Der Pharao hatte Israel unter Druck freigelassen, doch als sich die Lage änderte, verfolgte er das Volk, das Gott befreit hatte. Das Rote Meer wurde zum Schauplatz seines Stolzes, der ihn ins Gericht führte. Ägypten verschwand an diesem Tag nicht aus der Geschichte, aber die Macht, die sich gegen Gottes Volk erhoben hatte, wurde gebrochen. Das Reich, das unantastbar schien, musste erkennen, dass kein Herrscher, keine Armee, keine Ideologie und kein religiöses System dem Gott Israels widerstehen kann. Mose sagte zum Volk: „Der HERR wird für euch kämpfen, und ihr sollt stille sein.“ (2. Mose 14,14).
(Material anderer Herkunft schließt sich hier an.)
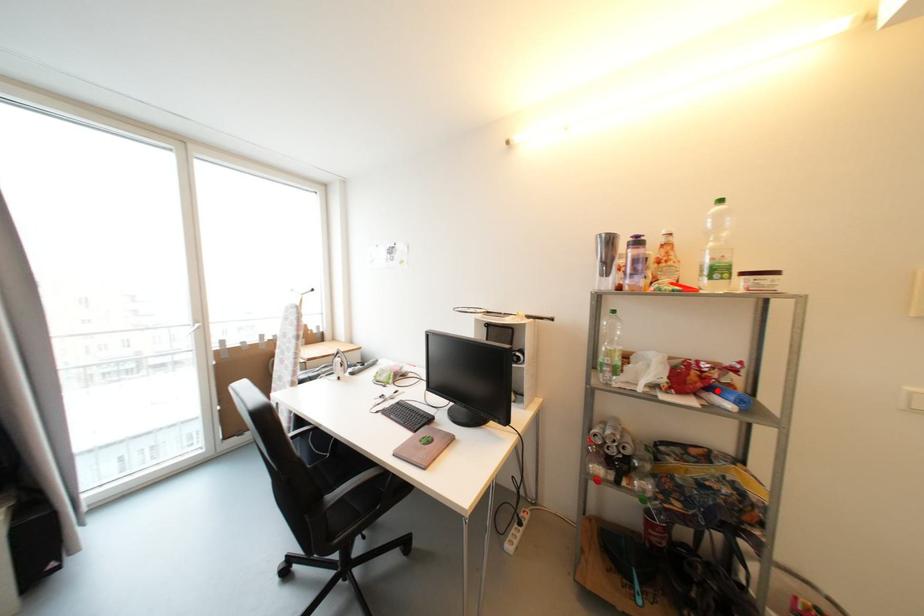
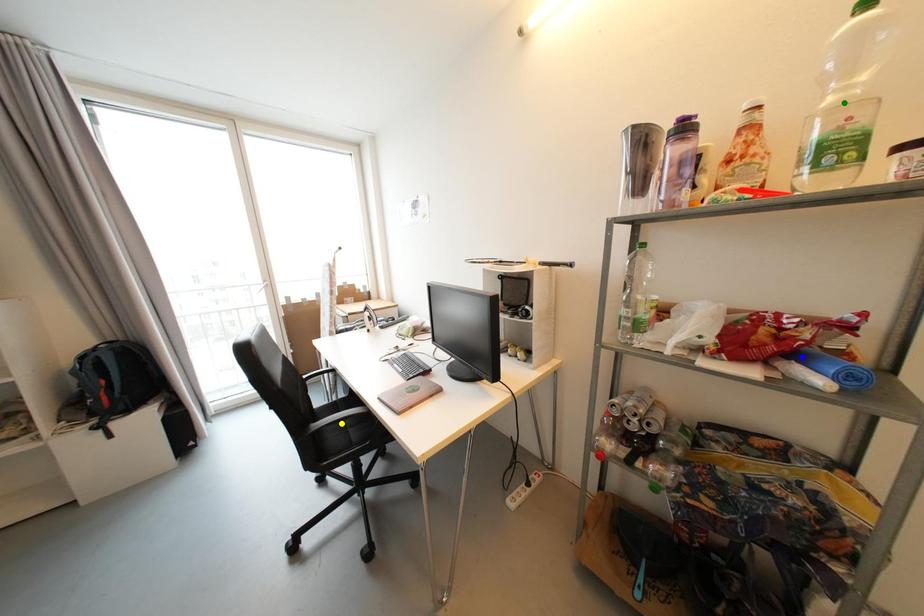
Question: I am providing you with two images of the same scene from different viewpoints. A red point is marked on the first image. You are given multiple points on the second image. Which point in image 2 represents the same 3d spot as the red point in image 1?

Choices:
 (A) yellow point
 (B) green point
 (C) blue point

Answer: (C)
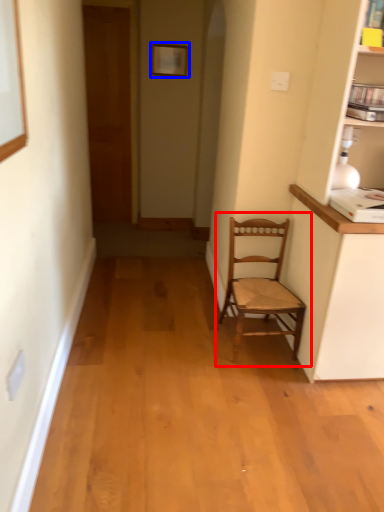
Question: Which point is further to the camera, chair (highlighted by a red box) or picture frame (highlighted by a blue box)?

Choices:
 (A) chair
 (B) picture frame

Answer: (B)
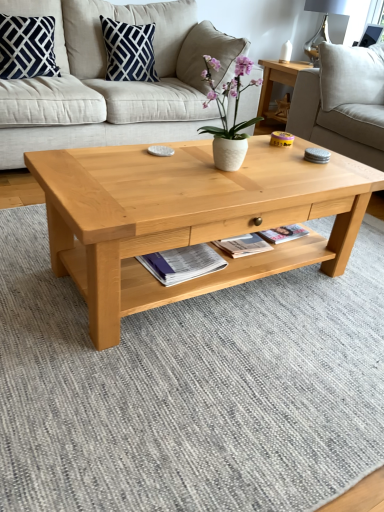
In order to click on vacant area that is in front of light brown wood coffee table at center in this screenshot , I will do `click(208, 395)`.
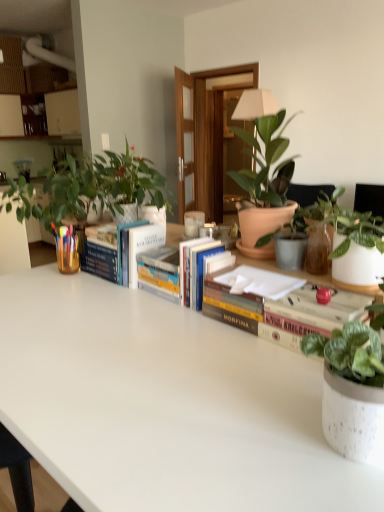
What are the coordinates of `vacant space underneath white matte paper at center, which appears as the 1th paperback book when viewed from the right (from a real-world perspective)` in the screenshot? It's located at (259, 286).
Vor diesem Hintergrund ist die Unterscheidung wichtig, wenn wir heute auf den Iran blicken. Es geht hier nicht um das persische Volk, das Gott liebt. Auch in Persien gebrauchte Gott Kyrus und bewahrte sein Volk durch Esther. Viele Iraner haben unter eben jenem System gelitten, das andere bedroht. Es geht nicht um ein Volk, sondern um ein Regime, das seine Bürger unterdrückt, Israel, die USA und den Westen bedroht und durch Waffen und Stellvertreterkriege Angst verbreitet. Deshalb beten wir nicht lediglich für einen Vertrag, der dieses Regime an der Macht lässt. Wir beten aus festem Glauben für den Zusammenbruch des Regimes, damit das iranische Volk frei sein und dem Herrn Yeshua begegnen kann. Wenn es zerbricht, wird es die Stellvertreter des Irans im Libanon, im Gazastreifen, im Jemen und in anderen Nationen, die unter seinem Einfluss leiden, schwächen. Möge Gott den falschen Frieden entlarven, das Böse eindämmen und die Strukturen des Terrors und der Unterdrückung stürzen.


Ich glaube, wir erleben gerade die Entfaltung dieses pharaonenähnlichen Musters. Ich behaupte nicht, den genauen Zeitpunkt oder jedes Detail zu kennen. Doch das Buch Exodus erinnert uns daran, dass das dämonische Muster von Stolz und Herrschaft nicht ewig herrschen kann. Die politische Achterbahnfahrt ist real, aber sie ist nicht unser Kompass. Reiche entstehen, drohen, verhandeln, prahlen und toben. Doch der Gott Abrahams, Isaaks und Jakobs – Israel – bleibt Herr über die Völker. Und wenn er spricht: „Lass mein Volk ziehen!“, hat kein Pharao das letzte Wort.